EXERCISE PROMPT: An exact copy of each line below is needed, with no images in it.

Source texts of formatted documents:
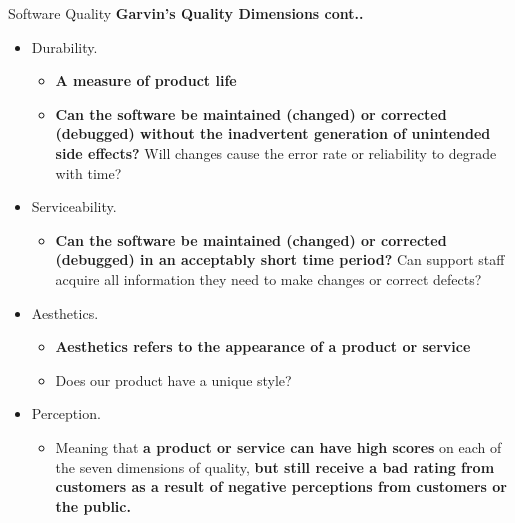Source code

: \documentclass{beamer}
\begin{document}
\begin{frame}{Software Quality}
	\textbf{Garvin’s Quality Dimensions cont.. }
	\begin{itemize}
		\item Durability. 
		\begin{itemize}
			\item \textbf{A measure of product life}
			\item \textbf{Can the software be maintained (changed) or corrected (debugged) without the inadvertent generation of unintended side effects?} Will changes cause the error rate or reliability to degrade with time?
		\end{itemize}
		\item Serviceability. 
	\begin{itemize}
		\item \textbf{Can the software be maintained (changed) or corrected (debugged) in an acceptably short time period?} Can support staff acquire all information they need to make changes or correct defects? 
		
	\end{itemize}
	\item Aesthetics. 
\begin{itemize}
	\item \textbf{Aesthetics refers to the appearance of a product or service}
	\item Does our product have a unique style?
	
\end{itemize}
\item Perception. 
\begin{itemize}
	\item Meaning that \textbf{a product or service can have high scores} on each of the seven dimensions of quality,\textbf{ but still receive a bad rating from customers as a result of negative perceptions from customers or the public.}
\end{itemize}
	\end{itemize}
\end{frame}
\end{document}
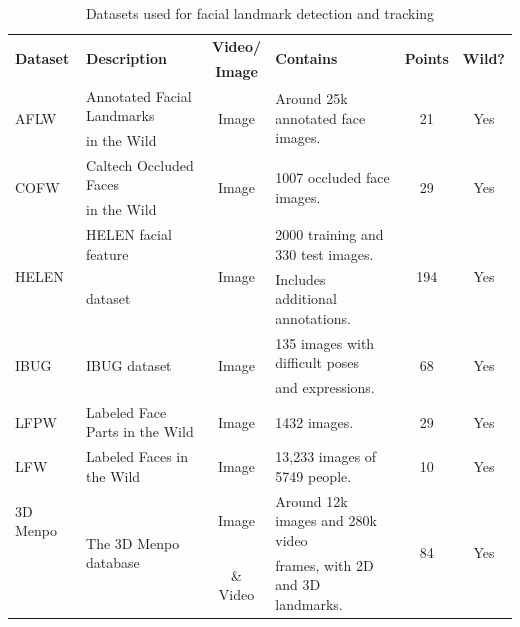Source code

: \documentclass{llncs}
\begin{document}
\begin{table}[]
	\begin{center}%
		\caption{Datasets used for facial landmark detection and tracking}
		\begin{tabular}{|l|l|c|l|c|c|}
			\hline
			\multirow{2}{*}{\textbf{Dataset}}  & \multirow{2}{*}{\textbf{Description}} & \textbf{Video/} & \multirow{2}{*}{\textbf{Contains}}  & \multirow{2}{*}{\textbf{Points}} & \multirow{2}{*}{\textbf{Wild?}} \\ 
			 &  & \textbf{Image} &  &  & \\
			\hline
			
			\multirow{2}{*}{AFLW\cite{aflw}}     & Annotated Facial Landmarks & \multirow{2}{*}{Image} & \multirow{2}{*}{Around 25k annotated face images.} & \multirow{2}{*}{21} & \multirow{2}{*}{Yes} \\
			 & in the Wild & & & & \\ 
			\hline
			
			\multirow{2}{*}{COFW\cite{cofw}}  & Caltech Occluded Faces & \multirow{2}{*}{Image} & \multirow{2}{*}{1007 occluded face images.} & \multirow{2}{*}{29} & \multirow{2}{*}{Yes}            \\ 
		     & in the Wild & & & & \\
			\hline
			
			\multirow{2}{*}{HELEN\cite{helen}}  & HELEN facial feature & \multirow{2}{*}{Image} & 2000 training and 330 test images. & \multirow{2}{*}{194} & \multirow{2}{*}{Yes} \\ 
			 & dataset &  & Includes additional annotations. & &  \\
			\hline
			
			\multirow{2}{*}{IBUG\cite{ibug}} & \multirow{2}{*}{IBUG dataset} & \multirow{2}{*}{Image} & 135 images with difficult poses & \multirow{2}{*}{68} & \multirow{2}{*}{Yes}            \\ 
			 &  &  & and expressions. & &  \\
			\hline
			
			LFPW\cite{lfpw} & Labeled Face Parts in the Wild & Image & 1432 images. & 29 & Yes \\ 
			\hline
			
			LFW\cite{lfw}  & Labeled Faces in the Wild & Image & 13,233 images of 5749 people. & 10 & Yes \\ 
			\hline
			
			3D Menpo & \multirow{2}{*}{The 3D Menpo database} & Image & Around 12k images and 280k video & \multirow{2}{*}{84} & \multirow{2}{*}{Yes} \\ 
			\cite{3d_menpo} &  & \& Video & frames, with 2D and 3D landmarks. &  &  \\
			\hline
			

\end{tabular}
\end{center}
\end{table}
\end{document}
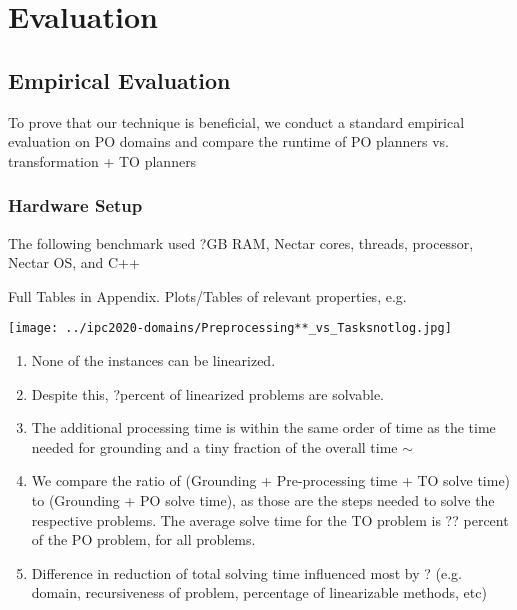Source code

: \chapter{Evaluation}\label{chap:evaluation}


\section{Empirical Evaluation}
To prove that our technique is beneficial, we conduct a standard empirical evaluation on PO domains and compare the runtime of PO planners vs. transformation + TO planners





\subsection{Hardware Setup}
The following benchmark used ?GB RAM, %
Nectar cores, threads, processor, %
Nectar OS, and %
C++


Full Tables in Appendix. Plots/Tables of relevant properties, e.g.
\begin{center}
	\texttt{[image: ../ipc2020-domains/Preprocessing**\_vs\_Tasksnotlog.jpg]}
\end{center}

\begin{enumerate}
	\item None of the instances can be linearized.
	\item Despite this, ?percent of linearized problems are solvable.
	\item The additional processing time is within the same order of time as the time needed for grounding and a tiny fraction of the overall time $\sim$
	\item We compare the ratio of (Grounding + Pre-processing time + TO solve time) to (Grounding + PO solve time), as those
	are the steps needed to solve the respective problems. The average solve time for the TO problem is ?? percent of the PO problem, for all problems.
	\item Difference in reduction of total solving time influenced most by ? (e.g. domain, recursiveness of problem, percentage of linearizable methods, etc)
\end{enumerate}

ANSWER FOR THE TASK:
Source code

: \documentclass{beamer}
\begin{document}
\begin{frame}{Software Quality}
	\textbf{Garvin’s Quality Dimensions cont.. }
	\begin{itemize}
		\item Durability. 
		\begin{itemize}
			\item \textbf{A measure of product life}
			\item \textbf{Can the software be maintained (changed) or corrected (debugged) without the inadvertent generation of unintended side effects?} Will changes cause the error rate or reliability to degrade with time?
		\end{itemize}
		\item Serviceability. 
	\begin{itemize}
		\item \textbf{Can the software be maintained (changed) or corrected (debugged) in an acceptably short time period?} Can support staff acquire all information they need to make changes or correct defects? 
		
	\end{itemize}
	\item Aesthetics. 
\begin{itemize}
	\item \textbf{Aesthetics refers to the appearance of a product or service}
	\item Does our product have a unique style?
	
\end{itemize}
\item Perception. 
\begin{itemize}
	\item Meaning that \textbf{a product or service can have high scores} on each of the seven dimensions of quality,\textbf{ but still receive a bad rating from customers as a result of negative perceptions from customers or the public.}
\end{itemize}
	\end{itemize}
\end{frame}
\end{document}
Source code

: \documentclass{llncs}
\begin{document}
\begin{table}[]
	\begin{center}%
		\caption{Datasets used for facial landmark detection and tracking}
		\begin{tabular}{|l|l|c|l|c|c|}
			\hline
			\multirow{2}{*}{\textbf{Dataset}}  & \multirow{2}{*}{\textbf{Description}} & \textbf{Video/} & \multirow{2}{*}{\textbf{Contains}}  & \multirow{2}{*}{\textbf{Points}} & \multirow{2}{*}{\textbf{Wild?}} \\ 
			 &  & \textbf{Image} &  &  & \\
			\hline
			
			\multirow{2}{*}{AFLW\cite{aflw}}     & Annotated Facial Landmarks & \multirow{2}{*}{Image} & \multirow{2}{*}{Around 25k annotated face images.} & \multirow{2}{*}{21} & \multirow{2}{*}{Yes} \\
			 & in the Wild & & & & \\ 
			\hline
			
			\multirow{2}{*}{COFW\cite{cofw}}  & Caltech Occluded Faces & \multirow{2}{*}{Image} & \multirow{2}{*}{1007 occluded face images.} & \multirow{2}{*}{29} & \multirow{2}{*}{Yes}            \\ 
		     & in the Wild & & & & \\
			\hline
			
			\multirow{2}{*}{HELEN\cite{helen}}  & HELEN facial feature & \multirow{2}{*}{Image} & 2000 training and 330 test images. & \multirow{2}{*}{194} & \multirow{2}{*}{Yes} \\ 
			 & dataset &  & Includes additional annotations. & &  \\
			\hline
			
			\multirow{2}{*}{IBUG\cite{ibug}} & \multirow{2}{*}{IBUG dataset} & \multirow{2}{*}{Image} & 135 images with difficult poses & \multirow{2}{*}{68} & \multirow{2}{*}{Yes}            \\ 
			 &  &  & and expressions. & &  \\
			\hline
			
			LFPW\cite{lfpw} & Labeled Face Parts in the Wild & Image & 1432 images. & 29 & Yes \\ 
			\hline
			
			LFW\cite{lfw}  & Labeled Faces in the Wild & Image & 13,233 images of 5749 people. & 10 & Yes \\ 
			\hline
			
			3D Menpo & \multirow{2}{*}{The 3D Menpo database} & Image & Around 12k images and 280k video & \multirow{2}{*}{84} & \multirow{2}{*}{Yes} \\ 
			\cite{3d_menpo} &  & \& Video & frames, with 2D and 3D landmarks. &  &  \\
			\hline
			

\end{tabular}
\end{center}
\end{table}
\end{document}
Source code

: \chapter{Evaluation}\label{chap:evaluation}


\section{Empirical Evaluation}
To prove that our technique is beneficial, we conduct a standard empirical evaluation on PO domains and compare the runtime of PO planners vs. transformation + TO planners





\subsection{Hardware Setup}
The following benchmark used ?GB RAM, %
Nectar cores, threads, processor, %
Nectar OS, and %
C++


Full Tables in Appendix. Plots/Tables of relevant properties, e.g.
\begin{center}
	\texttt{[image: ../ipc2020-domains/Preprocessing**\_vs\_Tasksnotlog.jpg]}
\end{center}

\begin{enumerate}
	\item None of the instances can be linearized.
	\item Despite this, ?percent of linearized problems are solvable.
	\item The additional processing time is within the same order of time as the time needed for grounding and a tiny fraction of the overall time $\sim$
	\item We compare the ratio of (Grounding + Pre-processing time + TO solve time) to (Grounding + PO solve time), as those
	are the steps needed to solve the respective problems. The average solve time for the TO problem is ?? percent of the PO problem, for all problems.
	\item Difference in reduction of total solving time influenced most by ? (e.g. domain, recursiveness of problem, percentage of linearizable methods, etc)
\end{enumerate}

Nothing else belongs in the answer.